* **Exercise brief**
Reproduce exactly, and only, the lines below from the one containing "left elbow: (274, 489)" through the one containing "right front paw: (209, 462)".

━━━━━ Exercise materials

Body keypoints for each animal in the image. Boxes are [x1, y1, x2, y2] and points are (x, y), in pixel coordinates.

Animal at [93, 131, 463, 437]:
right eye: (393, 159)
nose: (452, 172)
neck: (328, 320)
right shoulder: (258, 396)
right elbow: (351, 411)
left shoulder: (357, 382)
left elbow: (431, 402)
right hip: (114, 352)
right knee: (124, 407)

━━━━━━━━━━
━━━━━ Exercise materials

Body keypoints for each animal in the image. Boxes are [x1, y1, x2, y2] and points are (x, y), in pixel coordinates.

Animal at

━━━━━━━━━━
━━━━━ Exercise materials

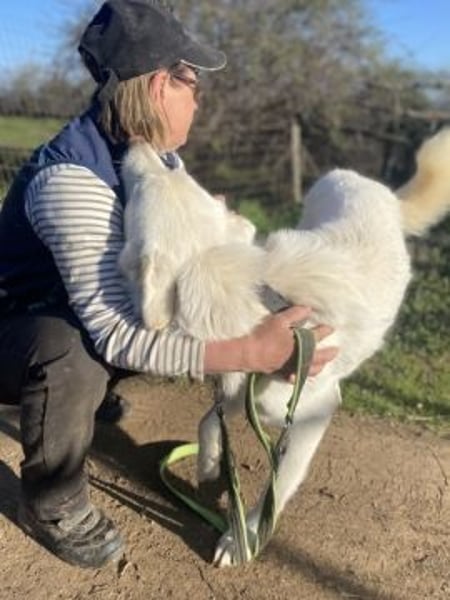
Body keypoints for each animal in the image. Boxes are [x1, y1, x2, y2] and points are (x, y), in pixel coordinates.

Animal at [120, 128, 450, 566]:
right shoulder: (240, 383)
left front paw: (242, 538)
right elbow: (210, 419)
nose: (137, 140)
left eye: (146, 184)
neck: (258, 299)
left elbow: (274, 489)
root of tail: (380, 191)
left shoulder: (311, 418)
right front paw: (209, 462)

━━━━━━━━━━

* **Exercise output**
left elbow: (274, 489)
root of tail: (380, 191)
left shoulder: (311, 418)
right front paw: (209, 462)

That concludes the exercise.